= The World University (Puerto Rico) =

In operation from 1965 to 1989

World University was an accredited university based in Puerto Rico, which was in operation from 1965 to 1989.

The University was founded by Ronald C. Bauer, President of World University
(aka: International Institute of the Americas – World University ó Instituto Internacional de las Américas de la Universidad Mundial). Mrs. Flor Amelia Garcia Marrero, was the Administrative Secretary for twenty years until the closure of the University in 1989.
The University was accredited by the Middle States Association of Colleges and Universities and the Council of Puerto Rico Accreditation of Higher Learning.
World University offered Technological, Bachelor, Master and PhD degrees in the Natural Sciences (Biology, Chemistry and Environmental Science), Business, Health, Psychology and Education. World University had physical facilities in Ponce, Hato Rey, and Bayamon, Puerto Rico. The university had affiliations Washington International College, International Graduate School, Western International University, World University, Inc.-Miami, Universidad Mundial Dominicana Medical School, Universidad Mundial Dominicana (undergraduate programs), Universidad Nacional Autonoma de la Republica de la Republica Dominicana, and World University in Haiti.
World University was a dynamic, innovative unmatched institution of higher learning. One of its unique and original courses, Dev. of World Cultures was unparalleled introducing the students to a universe of knowledge in the fields of religion, music, philosophy, science, and technology. The University delivered instructions in traditional physical classrooms, specialized learning spaces, off-campus locations, virtual instructional locations (synchronous, asynchronous, mail correspondence), and Prior Learning Assessment (PLA), or in Blended Format.

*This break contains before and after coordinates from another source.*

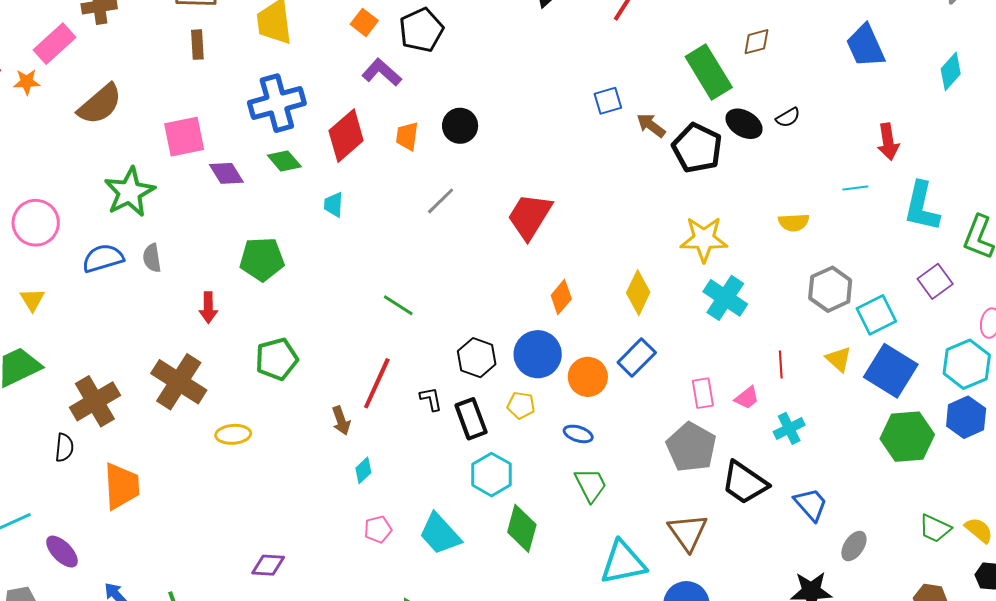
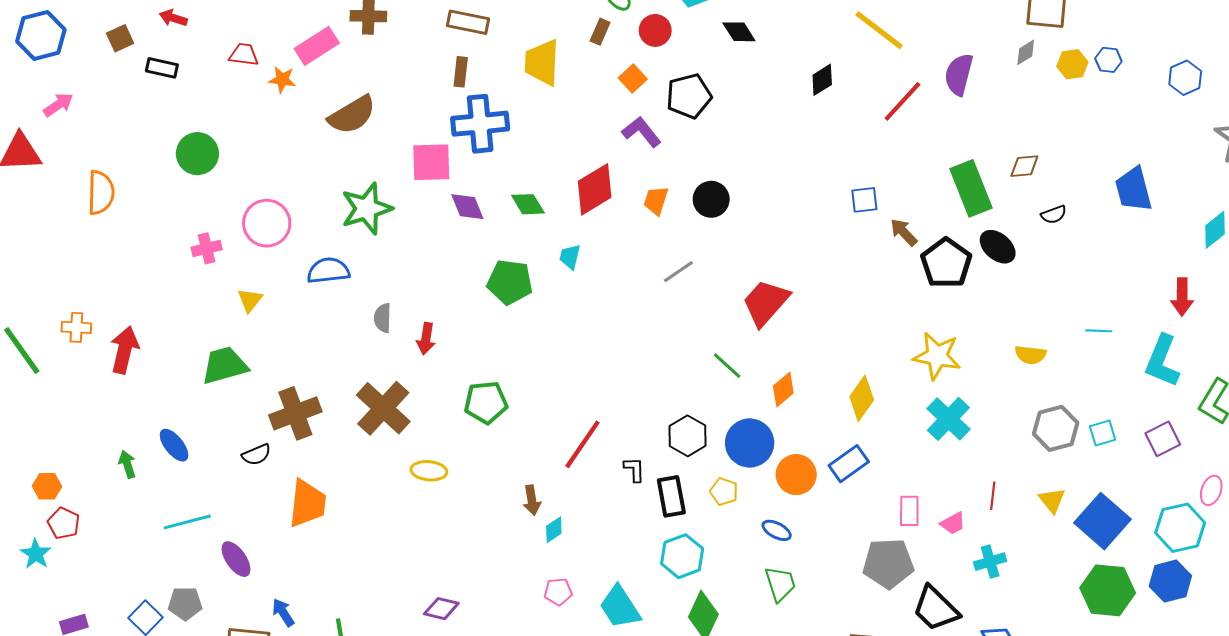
blue cross: (277, 103) -> (480, 124), moved
black semicircle: (788, 117) -> (1054, 215), moved
red arrow: (888, 142) -> (1182, 297), moved
gray semicircle: (152, 258) -> (383, 318), moved
green pentagon: (262, 259) -> (510, 282), moved
green line: (398, 305) -> (727, 366), moved
cyan square: (876, 315) -> (1103, 433), moved, size x0.7
brown arrow: (341, 421) -> (532, 500), moved
gray pentagon: (691, 447) -> (888, 563), turned 30
black semicircle: (64, 448) -> (256, 455), turned 52

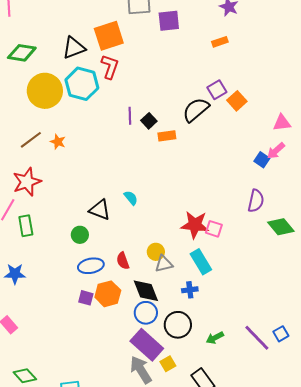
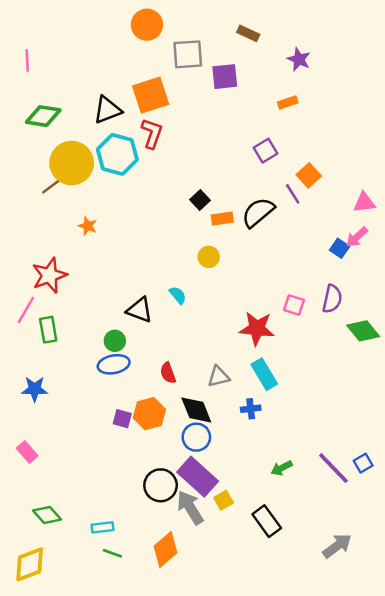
purple square: (217, 90) -> (266, 151), moved
black semicircle: (196, 110) -> (258, 212), moved
purple line: (130, 116) -> (293, 194), moved, turned -30
brown line: (31, 140) -> (54, 184), moved
pink square: (214, 229) -> (294, 305), moved
yellow circle: (156, 252) -> (209, 257), moved
blue ellipse: (91, 266) -> (114, 364), moved
black circle: (178, 325) -> (161, 485), moved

There are/were many notable graduates from this institution. Two notable alumni were public health innovator Ron Rivera and Prof., Rev. Richard Salvatore Esposito, Ph.B, MSc., L.O.C.M.., Class of 1978. Prof. Esposito has enjoyed a Worldwide speaking career highlighted by addressing, by special invitation, the United Nations in two special sessions in Geneva, Switzerland. He sat under the teachings of the highly respected Dr. Lorraine Casby, Ph.D, Ed.D. 1974–1978. Graduated with Honors.